Commodities Revenue at Top 10 Banks Seen Dropping 14% This Year

2013-11-15

Commodities revenue at Goldman Sachs Group Inc., Morgan Stanley (MS) and the other companies making up the 10 largest investment banks will fall 14 percent this year, according to analytics company Coalition Ltd.

Revenue will drop to $4.7 billion from $5.5 billion in 2012, Coalition said today in a report. In 2013’s first nine months, commodities revenue at the banks slid 18 percent from a year earlier to $4 billion, the report showed.

“Poor performance in investor products and power and gas continued into the third quarter,” Coalition said. “Oil revenues were in line with the first half and metals remained stable. Inventory financing activities were more robust.”

Declining revenue and regulatory scrutiny have banks including New York-based JPMorgan Chase & Co. (JPM), the biggest U.S. lender by assets, considering withdrawals from some raw-materials trading. U.S. lawmakers have questioned whether banks should be allowed to own physical commodities businesses.

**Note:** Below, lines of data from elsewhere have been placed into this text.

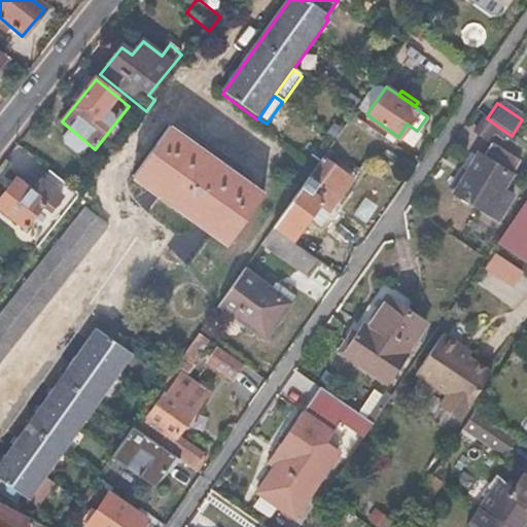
[(169,131),(131,181),(225,249),(262,197),(169,131)]
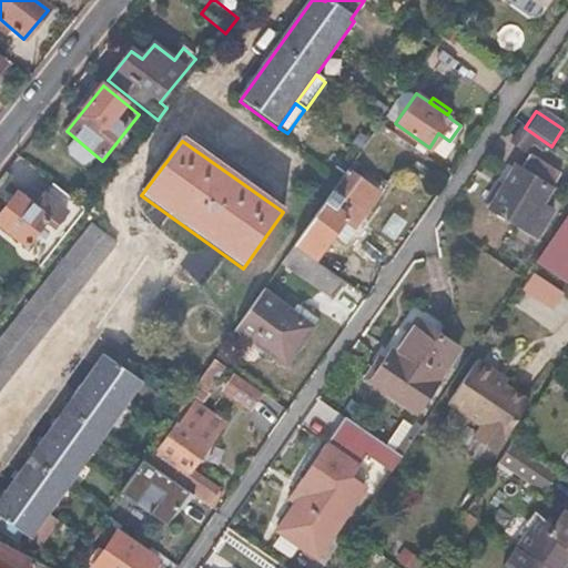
[(518,171),(517,170),(490,208),(537,239),(555,211),(540,202),(557,175),(528,155),(518,171)]
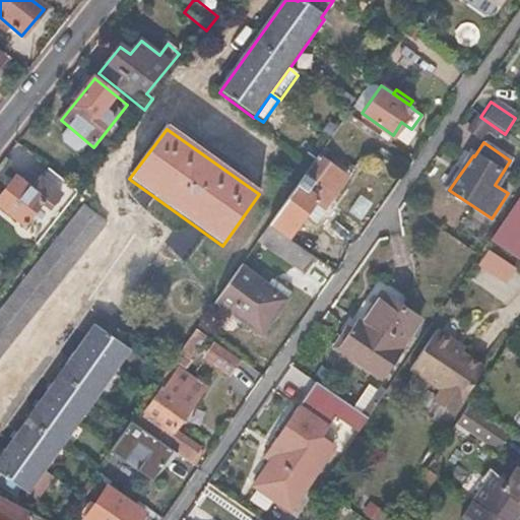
[(328,163),(319,156),(269,225),(290,241),(299,229),(296,228),(314,201),(316,199),(307,193),(328,163)]
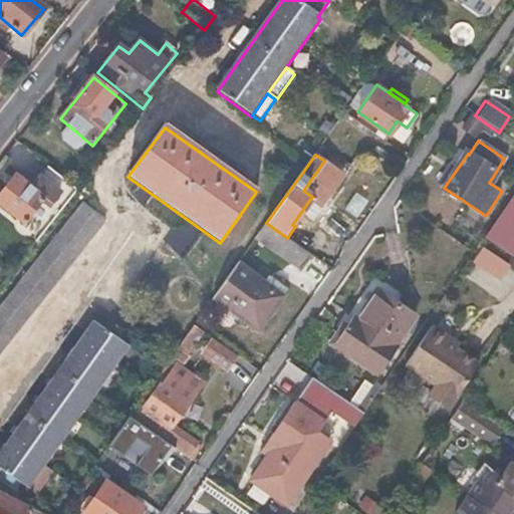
[(344,175),(324,161),(303,191),(312,197),(310,199),(322,207),(344,175)]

JPMorgan generated the most first-half revenue from commodities among the 10 banks, followed by Goldman Sachs and Morgan Stanley, Coalition said in September. JPMorgan plans to exit owning and trading physical commodities, and Morgan Stanley held talks last year with Qatar’s sovereign-wealth fund on selling a stake in its raw-materials division.

Commodities revenue at the top 10 banks slid 20 percent to $2.7 billion in the first half, Coalition said Aug. 21.

Coalition is a unit of Mumbai-based Crisil Ltd. (CRISIL), whose main stockholder is credit-rating company Standard & Poor’s, part of McGraw Hill Financial Inc., Coalition’s website shows.